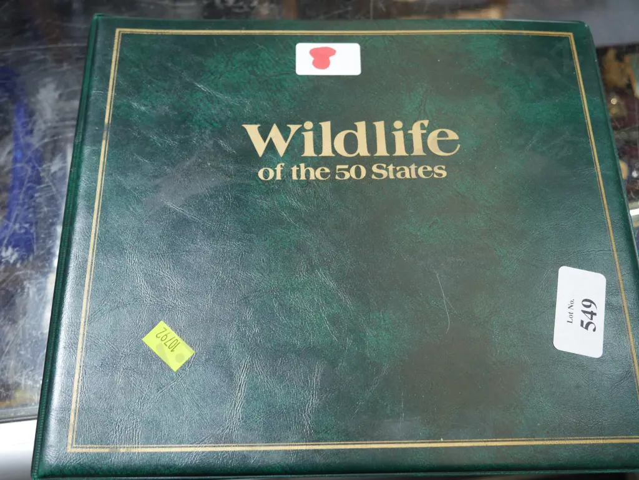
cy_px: 240
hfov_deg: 49.0
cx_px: 320
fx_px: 702
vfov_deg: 37.8
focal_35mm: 38
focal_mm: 19
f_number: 4.1
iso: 320
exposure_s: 1/60
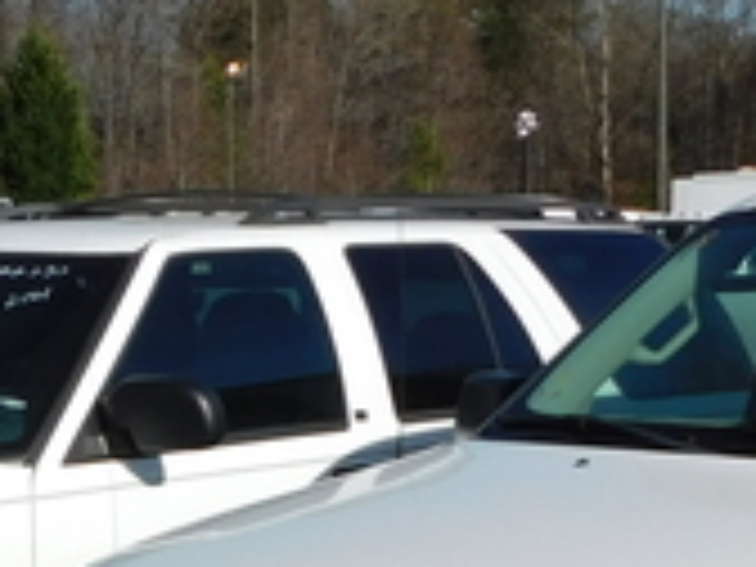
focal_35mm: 106
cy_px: 536
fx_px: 2315
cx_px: -367
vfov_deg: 13.8
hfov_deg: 16.9
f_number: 6
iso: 125
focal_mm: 4
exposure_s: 1/800
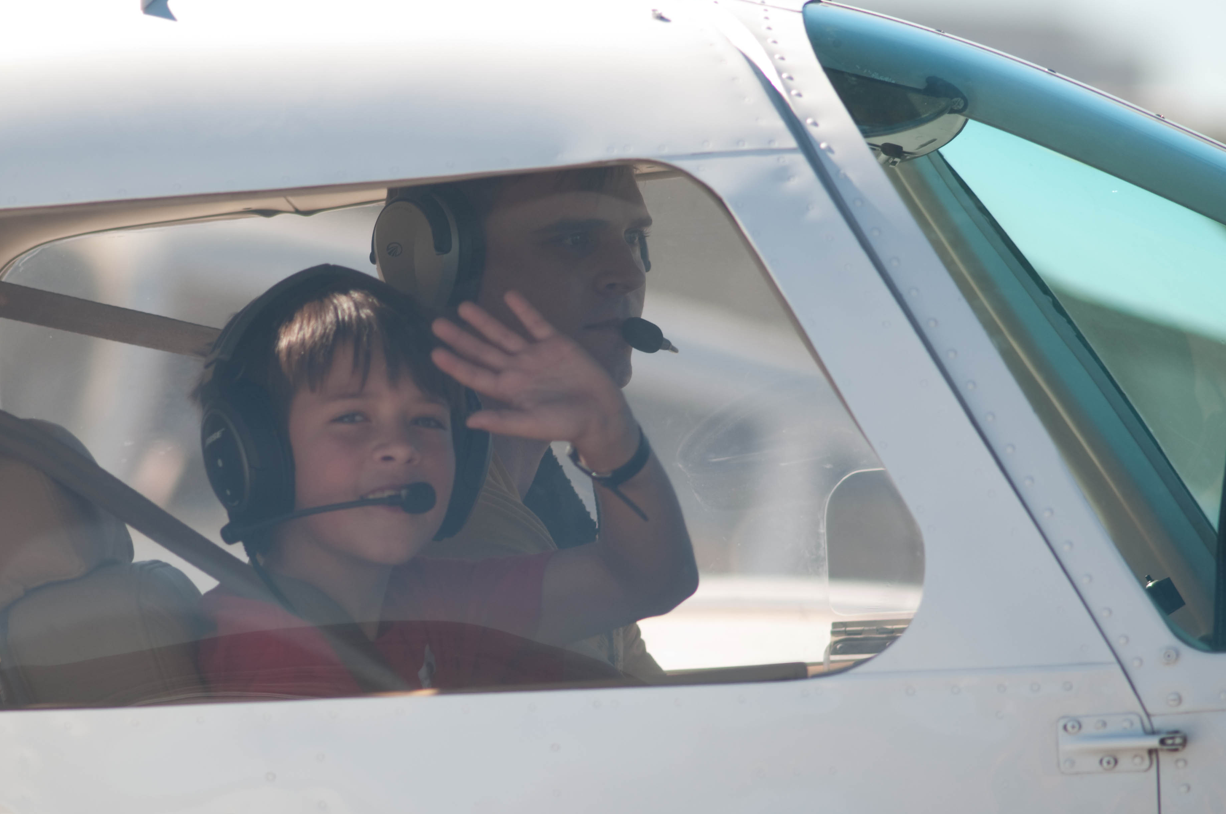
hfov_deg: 3.9
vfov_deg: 2.6
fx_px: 17926
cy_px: 464
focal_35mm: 527
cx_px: 522
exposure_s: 1/200
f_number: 4
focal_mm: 300
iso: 100
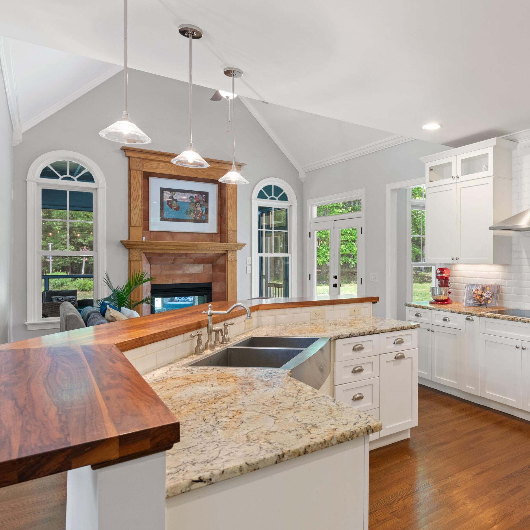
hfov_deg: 60.6
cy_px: 269
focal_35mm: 25
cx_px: 375
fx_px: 433
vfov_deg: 62.9
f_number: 8
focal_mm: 18
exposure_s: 1/2
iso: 400
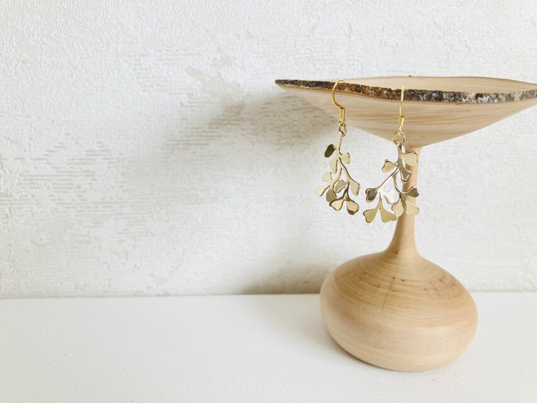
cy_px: 202
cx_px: 268
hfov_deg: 63.4
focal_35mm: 28
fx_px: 434
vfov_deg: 49.8
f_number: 1.8
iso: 50
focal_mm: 3.99
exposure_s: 1/121
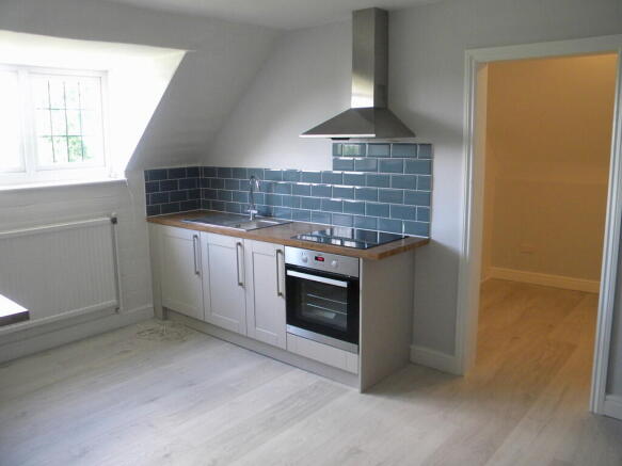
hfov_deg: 63.5
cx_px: 311
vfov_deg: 49.7
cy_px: 233
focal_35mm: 28
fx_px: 503
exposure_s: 1/60
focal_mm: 5
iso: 384
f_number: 3.5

***

## [Your assignment]
Your answer should consist solely of the lines from the one holding "hfov_deg: 63.4" through the end of the listing, reproduced exactly and without pictures.

## [Solution for this problem]
hfov_deg: 63.4
focal_35mm: 28
fx_px: 434
vfov_deg: 49.8
f_number: 1.8
iso: 50
focal_mm: 3.99
exposure_s: 1/121
hfov_deg: 63.5
cx_px: 311
vfov_deg: 49.7
cy_px: 233
focal_35mm: 28
fx_px: 503
exposure_s: 1/60
focal_mm: 5
iso: 384
f_number: 3.5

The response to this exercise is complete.